### TO DO
Transcribe, starting at the line with "histopathology image of" and ending at the line with "immunohistochemistry micrograph of", every line of the material below exactly, but leave out the pictures and anything outside that span.

··· AVAILABLE DATA ···

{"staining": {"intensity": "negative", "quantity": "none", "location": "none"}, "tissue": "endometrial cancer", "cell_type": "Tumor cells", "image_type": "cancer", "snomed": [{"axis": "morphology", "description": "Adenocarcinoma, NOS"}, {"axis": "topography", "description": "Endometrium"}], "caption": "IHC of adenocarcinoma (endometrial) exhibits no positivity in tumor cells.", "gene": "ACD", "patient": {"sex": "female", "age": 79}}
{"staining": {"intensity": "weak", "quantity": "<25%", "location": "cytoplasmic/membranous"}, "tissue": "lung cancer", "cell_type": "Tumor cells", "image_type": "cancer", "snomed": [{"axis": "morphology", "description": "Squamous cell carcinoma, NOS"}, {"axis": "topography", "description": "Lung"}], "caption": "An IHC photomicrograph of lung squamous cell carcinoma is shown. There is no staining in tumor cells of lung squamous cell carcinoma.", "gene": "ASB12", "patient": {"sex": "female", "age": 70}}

···
··· AVAILABLE DATA ···

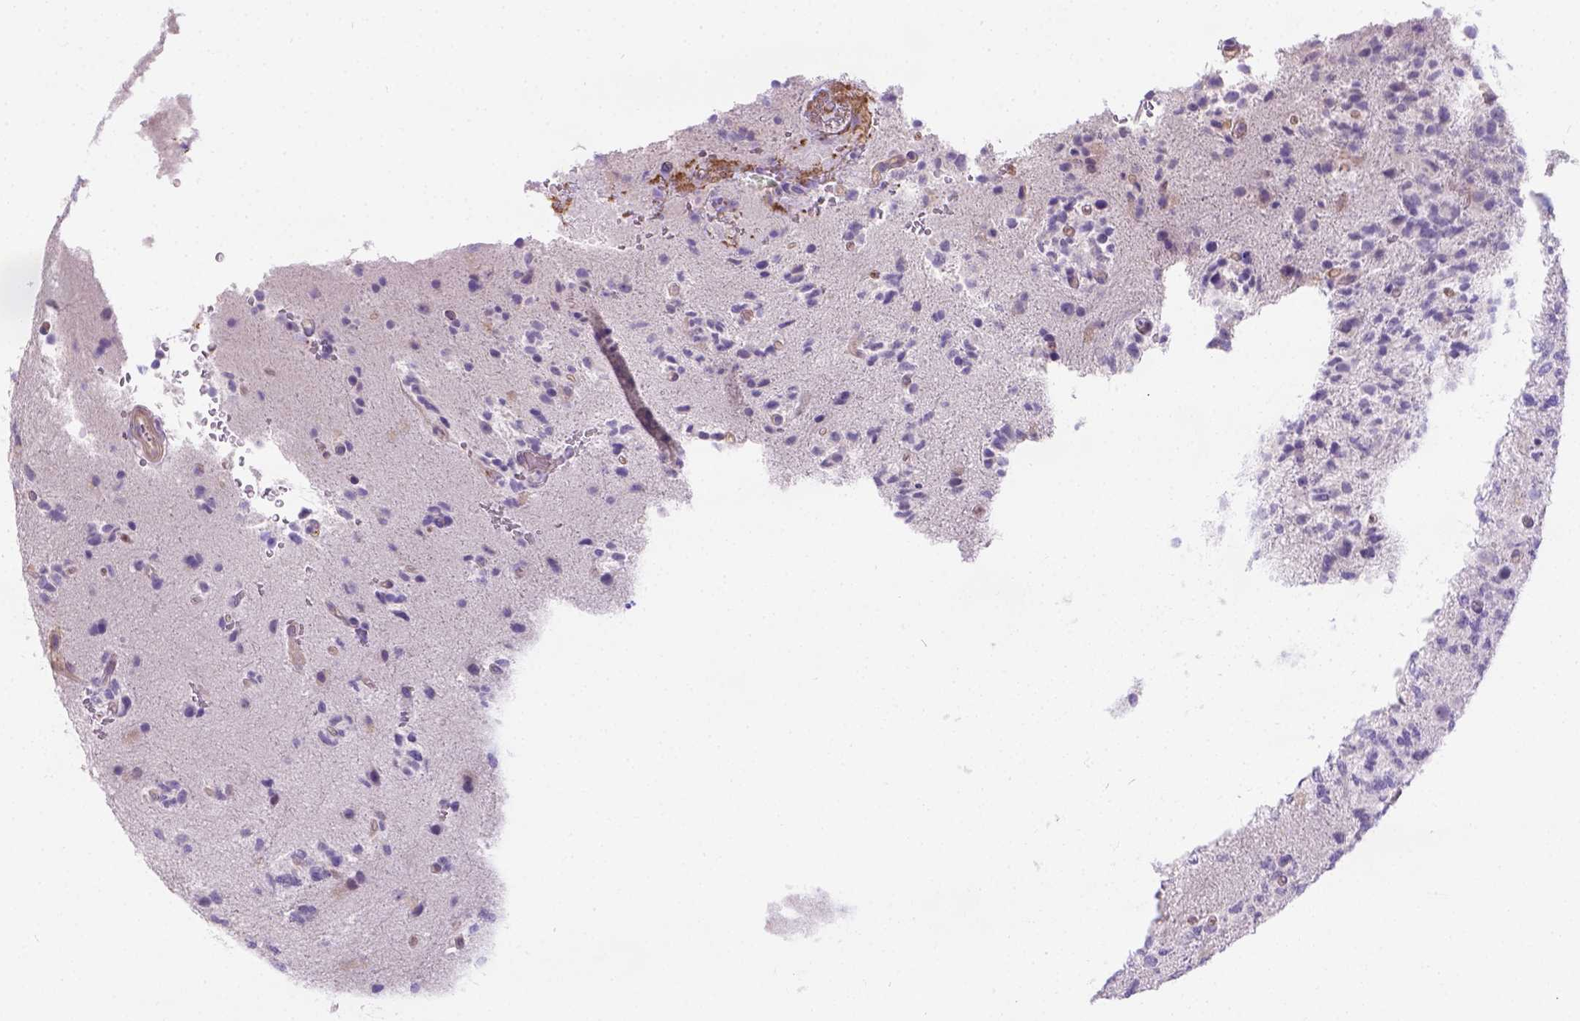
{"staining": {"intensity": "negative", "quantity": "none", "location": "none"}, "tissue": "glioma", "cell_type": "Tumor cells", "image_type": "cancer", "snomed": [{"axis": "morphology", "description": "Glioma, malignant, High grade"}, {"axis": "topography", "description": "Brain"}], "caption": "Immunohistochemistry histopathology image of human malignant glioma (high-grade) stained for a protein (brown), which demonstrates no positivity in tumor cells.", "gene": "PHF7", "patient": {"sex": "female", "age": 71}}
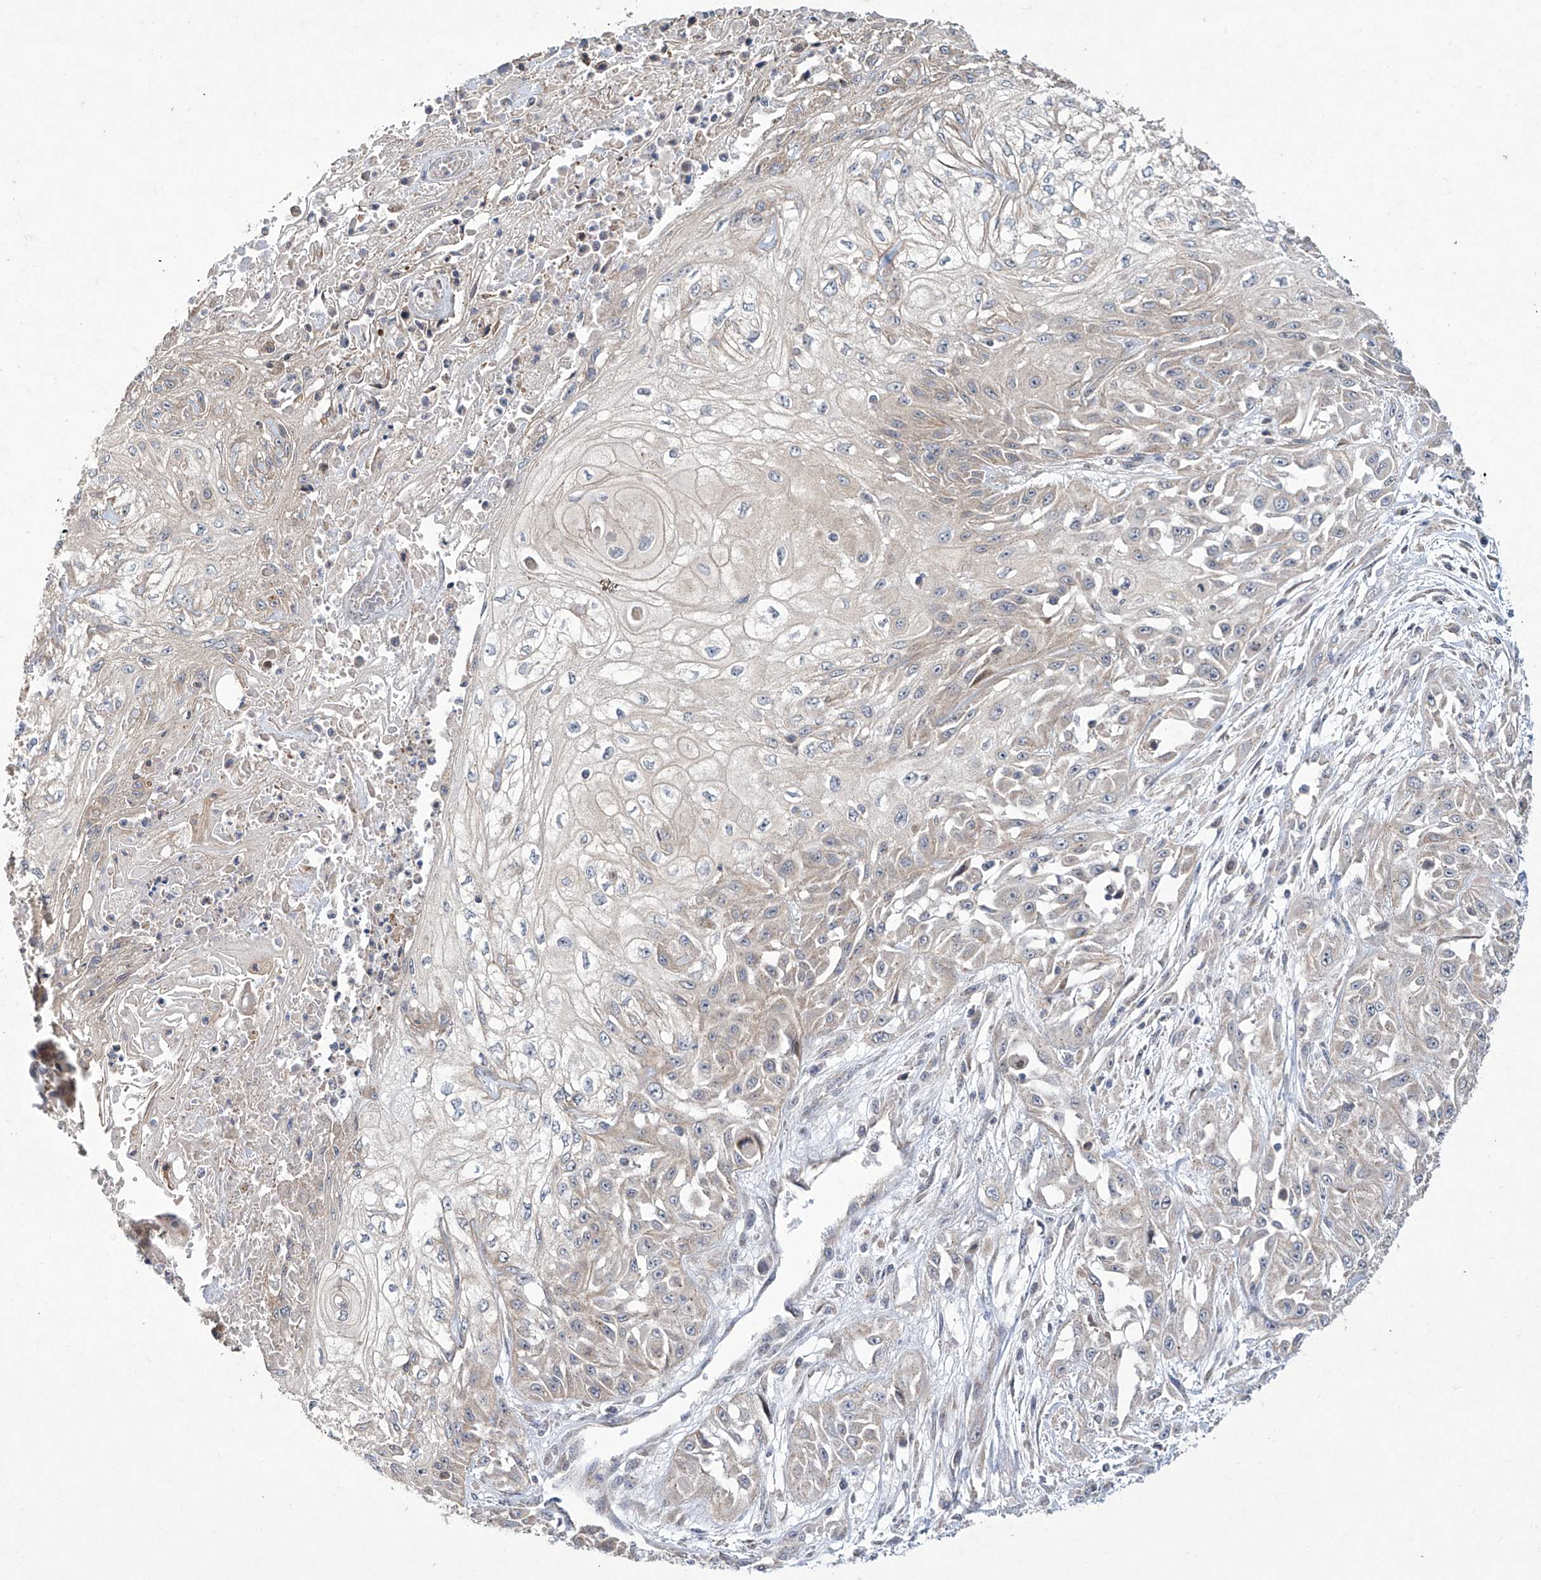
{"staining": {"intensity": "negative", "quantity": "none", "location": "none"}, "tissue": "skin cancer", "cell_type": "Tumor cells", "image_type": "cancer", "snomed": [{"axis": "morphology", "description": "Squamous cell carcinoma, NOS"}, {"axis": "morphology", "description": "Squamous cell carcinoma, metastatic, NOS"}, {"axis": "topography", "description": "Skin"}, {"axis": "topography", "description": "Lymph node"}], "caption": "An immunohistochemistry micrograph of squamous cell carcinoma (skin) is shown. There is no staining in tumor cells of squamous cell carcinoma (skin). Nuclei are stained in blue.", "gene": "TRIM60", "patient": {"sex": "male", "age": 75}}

···

### TASK RESULT
{"staining": {"intensity": "negative", "quantity": "none", "location": "none"}, "tissue": "glioma", "cell_type": "Tumor cells", "image_type": "cancer", "snomed": [{"axis": "morphology", "description": "Glioma, malignant, High grade"}, {"axis": "topography", "description": "Brain"}], "caption": "Immunohistochemistry histopathology image of human malignant glioma (high-grade) stained for a protein (brown), which demonstrates no positivity in tumor cells.", "gene": "PHF7", "patient": {"sex": "female", "age": 71}}
{"staining": {"intensity": "negative", "quantity": "none", "location": "none"}, "tissue": "skin cancer", "cell_type": "Tumor cells", "image_type": "cancer", "snomed": [{"axis": "morphology", "description": "Squamous cell carcinoma, NOS"}, {"axis": "morphology", "description": "Squamous cell carcinoma, metastatic, NOS"}, {"axis": "topography", "description": "Skin"}, {"axis": "topography", "description": "Lymph node"}], "caption": "An immunohistochemistry micrograph of squamous cell carcinoma (skin) is shown. There is no staining in tumor cells of squamous cell carcinoma (skin). Nuclei are stained in blue.", "gene": "TRIM60", "patient": {"sex": "male", "age": 75}}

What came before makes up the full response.